Promoting resilience in the African rural households: Food systems at a crossroad - (RELAX)
Date de début du projet :01/01/2017
Date de fin du projet :31/12/2019
This project aims to explore the linkages between agricultural diversity, wild resources diversity and food consumption diversity (the agriculture/nature/food nexus) in order to better understand why higher crop production does not always translate into better nutrition for farm household members, and how to tailor better interventions for nutrition-sensitive agriculture.
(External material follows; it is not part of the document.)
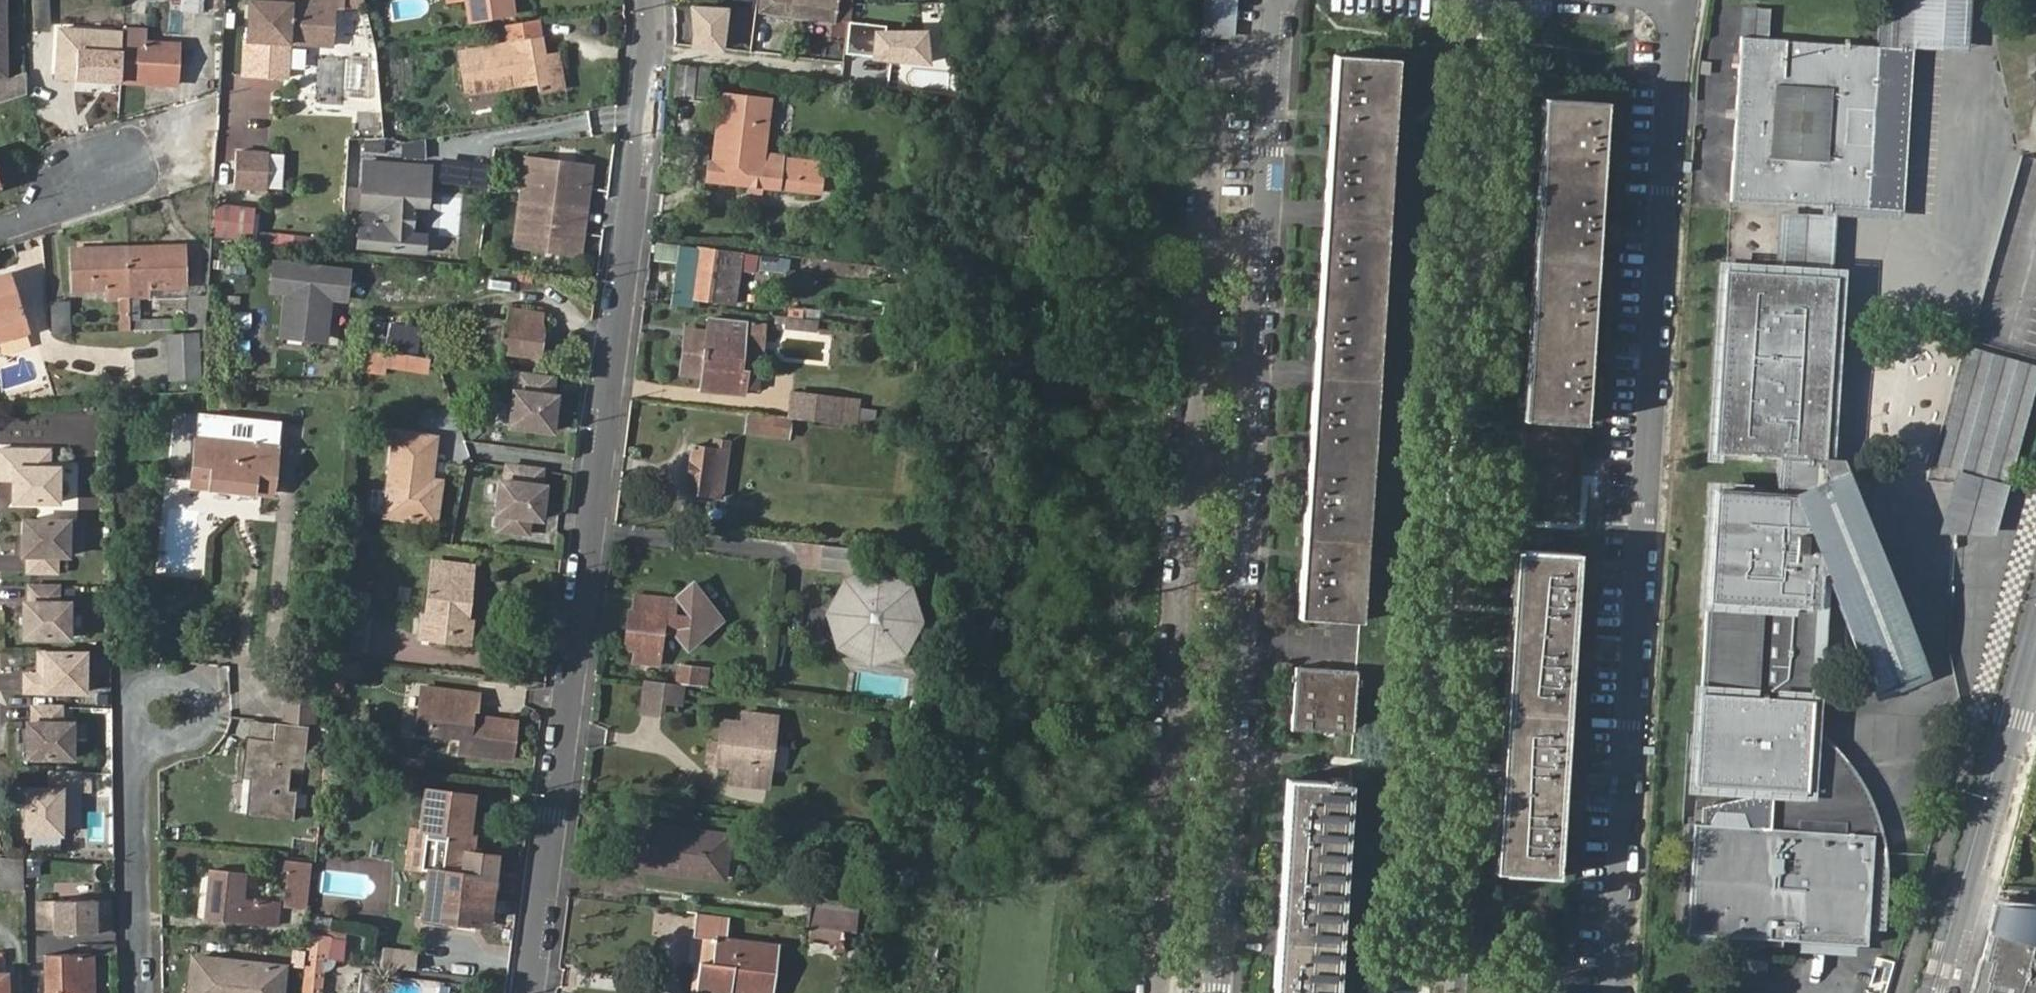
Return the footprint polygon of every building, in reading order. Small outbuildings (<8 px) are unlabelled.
[(30,14),(47,14),(47,0),(30,0),(30,14)] [(180,8),(196,9),(197,0),(181,0),(180,8)] [(330,38),(330,0),(288,0),(288,1),(264,0),(245,0),(243,34),(221,32),(219,75),(234,76),(234,71),(239,71),(239,75),(274,77),(276,35),(330,38)] [(475,18),(517,13),(515,0),(473,0),(475,18)] [(844,2),(834,1),(834,0),(761,0),(760,9),(841,19),(844,2)] [(1200,41),(1233,43),(1236,0),(1202,0),(1200,41)] [(1916,0),(1880,0),(1878,44),(1913,46),(1916,0)] [(694,44),(720,48),(725,7),(693,4),(695,33),(694,44)] [(1741,5),(1739,36),(1768,37),(1770,8),(1741,5)] [(737,43),(750,45),(753,11),(740,10),(737,43)] [(475,54),(475,48),(458,51),(464,90),(505,83),(505,78),(513,76),(513,82),(533,79),(535,90),(556,86),(551,54),(541,55),(535,18),(498,25),(501,44),(484,47),(486,52),(475,54)] [(923,63),(920,33),(883,32),(885,26),(860,22),(857,42),(874,44),(872,56),(923,63)] [(120,39),(120,30),(104,29),(103,39),(76,38),(75,75),(119,78),(120,39)] [(330,46),(330,38),(276,35),(274,77),(284,77),(286,44),(330,46)] [(1729,202),(1868,210),(1878,44),(1768,37),(1739,36),(1729,202)] [(177,42),(120,39),(119,78),(176,80),(177,42)] [(1903,212),(1913,46),(1878,44),(1868,210),(1903,212)] [(556,53),(551,54),(556,86),(561,85),(556,53)] [(1294,616),(1357,620),(1361,572),(1340,571),(1341,552),(1346,552),(1347,539),(1359,539),(1360,524),(1364,525),(1365,492),(1345,491),(1346,474),(1350,475),(1352,446),(1348,445),(1349,428),(1369,430),(1371,399),(1376,333),(1354,332),(1355,312),(1360,313),(1362,284),(1357,283),(1359,268),(1380,270),(1386,173),(1364,172),(1365,154),(1369,154),(1371,127),(1368,127),(1368,110),(1390,111),(1394,61),(1331,57),(1328,106),(1344,107),(1339,170),(1324,169),(1318,266),(1333,266),(1329,330),(1313,329),(1307,425),(1323,427),(1319,490),(1303,489),(1300,536),(1316,537),(1314,570),(1298,568),(1294,616)] [(704,95),(709,67),(682,63),(678,92),(704,95)] [(723,92),(719,114),(729,115),(722,161),(712,159),(707,158),(703,177),(810,194),(814,170),(801,169),(802,162),(780,158),(781,154),(761,151),(770,99),(723,92)] [(1603,103),(1548,100),(1545,148),(1549,148),(1552,148),(1562,148),(1561,167),(1558,167),(1556,194),(1560,195),(1558,213),(1548,212),(1542,308),(1553,309),(1551,328),(1549,327),(1546,355),(1550,355),(1548,374),(1538,373),(1529,373),(1526,421),(1582,425),(1586,376),(1571,375),(1575,310),(1590,311),(1596,216),(1581,214),(1585,150),(1600,151),(1603,103)] [(1344,107),(1328,106),(1324,169),(1339,170),(1344,107)] [(1364,172),(1386,173),(1390,111),(1368,110),(1368,127),(1371,127),(1369,154),(1365,154),(1364,172)] [(729,115),(719,114),(712,159),(722,161),(729,115)] [(524,148),(518,195),(574,202),(576,179),(588,182),(591,156),(524,148)] [(1562,148),(1552,148),(1548,212),(1558,213),(1560,195),(1556,194),(1558,167),(1561,167),(1562,148)] [(1596,216),(1600,151),(1585,150),(1581,214),(1596,216)] [(269,189),(270,153),(237,152),(235,187),(269,189)] [(409,231),(412,201),(429,204),(432,163),(364,158),(356,244),(424,249),(425,232),(409,231)] [(576,179),(574,202),(585,203),(588,182),(576,179)] [(574,202),(518,195),(513,241),(580,250),(583,225),(571,224),(574,202)] [(585,203),(574,202),(571,224),(583,225),(585,203)] [(255,208),(213,204),(212,238),(252,242),(255,208)] [(416,229),(429,229),(428,208),(416,209),(416,229)] [(1777,212),(1773,273),(1832,278),(1836,216),(1777,212)] [(212,238),(211,253),(251,256),(252,242),(212,238)] [(671,261),(668,302),(693,304),(694,297),(728,302),(733,267),(749,270),(750,263),(752,254),(673,245),(673,247),(671,261)] [(130,288),(129,247),(72,248),(73,289),(107,288),(108,301),(131,299),(130,288)] [(187,247),(129,247),(130,288),(186,287),(187,247)] [(752,254),(750,263),(782,267),(783,258),(752,254)] [(291,291),(289,336),(328,339),(333,296),(347,297),(349,271),(279,265),(277,290),(291,291)] [(1333,266),(1318,266),(1313,329),(1329,330),(1333,266)] [(1354,332),(1376,333),(1380,270),(1359,268),(1357,283),(1362,284),(1360,313),(1355,312),(1354,332)] [(1832,278),(1773,273),(1723,271),(1712,456),(1777,460),(1775,496),(1713,491),(1693,788),(1767,795),(1806,798),(1810,735),(1820,577),(1827,574),(1830,582),(1827,583),(1861,667),(1865,665),(1879,702),(1923,684),(1869,553),(1861,557),(1825,469),(1830,386),(1817,385),(1820,353),(1832,355),(1836,278),(1832,278)] [(30,330),(12,273),(0,277),(0,339),(30,330)] [(207,326),(209,297),(190,296),(187,327),(207,326)] [(132,298),(130,327),(139,328),(141,298),(132,298)] [(51,303),(53,334),(68,333),(67,303),(51,303)] [(508,318),(488,315),(484,346),(503,349),(501,365),(537,369),(545,310),(510,305),(508,318)] [(1542,308),(1538,373),(1548,374),(1550,355),(1546,355),(1549,327),(1551,328),(1553,309),(1542,308)] [(1586,376),(1590,311),(1575,310),(1571,375),(1586,376)] [(134,330),(170,330),(170,318),(134,318),(134,330)] [(693,337),(688,374),(703,376),(701,390),(740,396),(744,375),(740,375),(744,349),(759,351),(762,327),(711,320),(708,339),(693,337)] [(204,378),(206,333),(166,335),(168,381),(204,378)] [(424,366),(426,354),(366,346),(363,367),(382,369),(384,361),(424,366)] [(2007,488),(2035,389),(2035,367),(1970,349),(1936,466),(1956,472),(1975,478),(2007,488)] [(1830,386),(1832,355),(1820,353),(1817,385),(1830,386)] [(556,378),(515,371),(507,432),(550,437),(556,378)] [(810,388),(807,416),(854,423),(858,394),(810,388)] [(785,432),(789,413),(748,408),(746,426),(785,432)] [(279,427),(200,422),(198,432),(278,438),(279,427)] [(393,423),(382,505),(430,514),(437,474),(427,472),(433,430),(393,423)] [(1307,425),(1303,489),(1319,490),(1323,427),(1307,425)] [(1345,491),(1365,492),(1369,430),(1349,428),(1348,445),(1352,446),(1350,475),(1346,474),(1345,491)] [(278,438),(198,432),(194,482),(273,488),(278,438)] [(689,443),(683,488),(719,493),(727,437),(712,434),(710,446),(689,443)] [(0,451),(0,479),(15,479),(16,502),(61,502),(60,467),(50,467),(50,450),(0,451)] [(545,470),(505,465),(497,533),(530,537),(532,522),(543,524),(547,490),(542,489),(545,470)] [(1993,538),(2007,488),(1975,478),(1956,472),(1952,486),(1938,535),(1993,538)] [(160,567),(194,568),(197,521),(216,522),(218,490),(189,489),(190,481),(165,480),(160,567)] [(73,555),(74,520),(29,519),(28,554),(33,554),(33,570),(62,571),(62,555),(73,555)] [(1340,571),(1361,572),(1364,525),(1360,524),(1359,539),(1347,539),(1346,552),(1341,552),(1340,571)] [(1300,536),(1298,568),(1314,570),(1316,537),(1300,536)] [(1574,553),(1518,549),(1515,598),(1522,599),(1534,599),(1533,616),(1529,617),(1527,645),(1531,645),(1530,664),(1518,662),(1513,758),(1524,759),(1522,775),(1519,775),(1517,806),(1521,806),(1519,823),(1509,822),(1501,822),(1498,869),(1554,873),(1557,825),(1542,824),(1547,761),(1560,761),(1567,665),(1553,665),(1558,601),(1571,602),(1574,553)] [(443,576),(445,565),(425,561),(417,609),(413,609),(409,633),(460,640),(464,617),(457,615),(462,579),(443,576)] [(464,568),(445,565),(443,576),(462,579),(464,568)] [(823,611),(833,645),(865,662),(900,651),(916,619),(906,585),(874,568),(839,579),(823,611)] [(1820,577),(1810,735),(1816,736),(1827,583),(1830,582),(1827,574),(1820,577)] [(625,613),(620,650),(631,652),(629,664),(656,668),(662,625),(670,626),(685,647),(718,619),(690,583),(676,596),(683,604),(630,596),(628,613),(625,613)] [(61,602),(61,586),(33,585),(33,601),(28,601),(27,636),(72,637),(73,602),(61,602)] [(1534,599),(1522,599),(1518,662),(1530,664),(1531,645),(1527,645),(1529,617),(1533,616),(1534,599)] [(1567,665),(1571,602),(1558,601),(1553,665),(1567,665)] [(87,652),(41,652),(40,673),(27,673),(27,690),(87,691),(87,652)] [(680,661),(677,683),(692,685),(699,686),(702,664),(680,661)] [(1287,728),(1350,732),(1354,671),(1291,667),(1287,728)] [(301,720),(307,721),(311,681),(281,678),(277,718),(301,720)] [(677,683),(660,681),(656,711),(671,713),(673,699),(690,702),(692,685),(677,683)] [(426,719),(425,729),(459,735),(456,750),(509,758),(514,721),(473,715),(468,715),(469,709),(474,710),(477,692),(422,684),(416,718),(426,719)] [(29,719),(29,754),(74,755),(74,720),(63,720),(63,704),(34,703),(34,719),(29,719)] [(266,739),(268,717),(243,715),(241,736),(266,739)] [(297,762),(301,720),(277,718),(268,717),(266,739),(241,736),(238,771),(251,773),(250,778),(246,778),(243,809),(286,812),(288,786),(278,785),(281,761),(297,762)] [(414,728),(425,729),(426,719),(416,718),(414,728)] [(730,766),(728,784),(760,788),(768,732),(751,729),(752,723),(744,721),(743,729),(721,724),(715,764),(730,766)] [(1806,798),(1767,795),(1764,832),(1872,839),(1872,851),(1884,852),(1883,848),(1880,834),(1877,821),(1870,804),(1859,783),(1849,768),(1843,761),(1823,742),(1816,736),(1810,735),(1806,798)] [(1513,758),(1509,822),(1519,823),(1521,806),(1517,806),(1519,775),(1522,775),(1524,759),(1513,758)] [(1557,825),(1560,761),(1547,761),(1542,824),(1557,825)] [(80,770),(52,769),(52,785),(28,785),(28,830),(63,830),(63,820),(80,821),(80,770)] [(1347,782),(1338,782),(1339,776),(1327,775),(1327,782),(1284,779),(1281,827),(1295,828),(1291,893),(1277,892),(1270,988),(1286,989),(1286,992),(1312,992),(1312,990),(1334,991),(1337,930),(1340,895),(1318,894),(1320,877),(1322,877),(1325,847),(1321,846),(1323,829),(1344,831),(1347,782)] [(469,821),(471,797),(423,792),(418,834),(423,835),(419,872),(430,873),(427,893),(424,892),(422,921),(466,925),(466,918),(487,920),(494,856),(472,853),(474,836),(467,835),(469,821)] [(628,862),(720,873),(726,831),(631,821),(627,861),(628,862)] [(1295,828),(1281,827),(1277,892),(1291,893),(1295,828)] [(1872,839),(1764,832),(1692,828),(1685,935),(1792,942),(1793,933),(1841,937),(1840,944),(1860,945),(1861,927),(1879,929),(1884,852),(1872,851),(1872,839)] [(1340,895),(1344,831),(1323,829),(1321,846),(1325,847),(1322,877),(1320,877),(1318,894),(1340,895)] [(409,833),(405,870),(419,872),(423,835),(418,834),(409,833)] [(0,854),(0,883),(24,883),(24,856),(0,854)] [(305,910),(309,863),(276,859),(274,871),(288,872),(283,907),(305,910)] [(236,897),(239,868),(207,864),(202,914),(276,922),(278,902),(236,897)] [(853,928),(857,901),(807,896),(804,923),(853,928)] [(96,897),(55,898),(56,931),(96,930),(96,897)] [(514,929),(516,901),(495,899),(493,927),(514,929)] [(1998,902),(1991,927),(2035,940),(2035,905),(1998,902)] [(728,914),(695,910),(692,933),(703,934),(716,935),(713,959),(700,957),(695,985),(767,992),(772,992),(779,944),(777,943),(725,937),(728,914)] [(1991,927),(1983,958),(1989,960),(1984,977),(1978,975),(1974,992),(2035,992),(2035,940),(1991,927)] [(1793,933),(1792,942),(1840,944),(1841,937),(1793,933)] [(703,934),(700,957),(713,959),(716,935),(703,934)] [(338,944),(304,941),(301,992),(314,992),(315,976),(319,976),(322,974),(327,970),(328,966),(337,967),(338,944)] [(93,988),(93,950),(45,951),(46,992),(86,992),(86,988),(93,988)] [(186,992),(276,992),(280,962),(190,953),(186,992)] [(1984,977),(1989,960),(1983,958),(1978,975),(1984,977)]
In the cotton-cereals producing areas in West Africa, the improvements in cereal production achieved during the last decades are widely acknowledged. Yet, progress in yields and agricultural incomes has not been matched by better nutrition outcomes. While the levels of caloric intakes have improved, malnutrition in family farms remains pervasive mainly because of a lack of diet diversity: not enough categories of food (corresponding to the recommended nutrition groups) are eaten beyond the staple. A number of development institutions and scholars have recently advocated for nutrition sensitive agricultural interventions. In particular, diverse farming systems (combining animals, crops and natural resources) are now increasingly claimed to better address specific forms of malnutrition, such as micro-nutrient deficiencies of the farm household members, relative to specialized crop systems. However, evidence supporting the capacity of diverse agricultural systems to achieve higher food diversity at the level of the farm households is still scarce and controverted.
Based on conceptual and empirical work conducted in Burkina Faso, the project will address the following questions:
- 1. What are the relationships and interactions between production diversity, natural resources, and food diversity at the household and village levels?
- 2. How does diet diversity relate to the resilience of the farm household, and beyond?
- 3. What are the opportunities and bottlenecks for households and individuals to maintain an adequate level of diversity, both year round and over the long term? And finally,
- 4. How can nutrition-sensitive interventions better harness those opportunities and address the bottlenecks?
A number of reasons can explain the lack of diet diversity: a lack of production of diverse food, a lack of supply or access possibilities to diverse food products either from the markets or from nature. This lack of production/supply/access to diversity might in turn be related to the distribution of power and control over resources within the household that frame the priorities and the decisions processes. Finally, in this very vulnerable Sahelian context, seasonality features and risks impinging on food availability or patterns of income and expenses are a source of permanent adaptation by or transformation of the households to meet their dietary needs.
The study of diet diversity also requires bringing back to the picture some often overlooked features, namely resources from nature and family gardens. These resources can represent an important source of diversity at critical times, and for specific groups, depending on their availability, and the access rights that are attached to them. The high number of possible causes, the way they interfere, and the changes along intra-annual, and pluri-annual time spans call for in depth interdisciplinary research including conceptual and empirical tools of analysis.
All partners have already worked during several years in west Burkina Faso. The project will allow them to first exchange on their specific and disciplinary (agriculture, environment, nutrition, and household economics) existing knowledges. Different theoretical models will be developed to represent (i) the intra-household decision process from production to consumption and vice versa (ii) the relations between the household level and the village/regional levels (iii) the intraannual management of the diet diversity in the farm households. The project relies on innovative mixed methods, combining qualitative and quantitative fieldwork, participatory approaches, and modeling. The core of the fieldwork will be an integrative and comprehensive survey conducted with about 100 households, and their corresponding members. The design and the analysis of the integrative survey will bring together the different disciplinary components of the project team.
The project will produce original and relevant scientific knowledge on the agriculture-nature-food nexus at the farm household level, and it will provide conceptual and practical guidelines for development practitioners and policy makers.
The consortium in the project includes research institution partners from Burkina Faso (Institut de l'Environnement et de Recherches Agricoles (INERA) and Institut de Recherche en Sciences Appliquées et Technologies (IRSAT) and France (Institut de recherche pour le développement (IRD), Centre de coopération International en Recherche Agronomique pour le Développement (CIRAD), and development practitioners (Centre de coopération International en Recherche Agronomique pour le Développement (GRET)).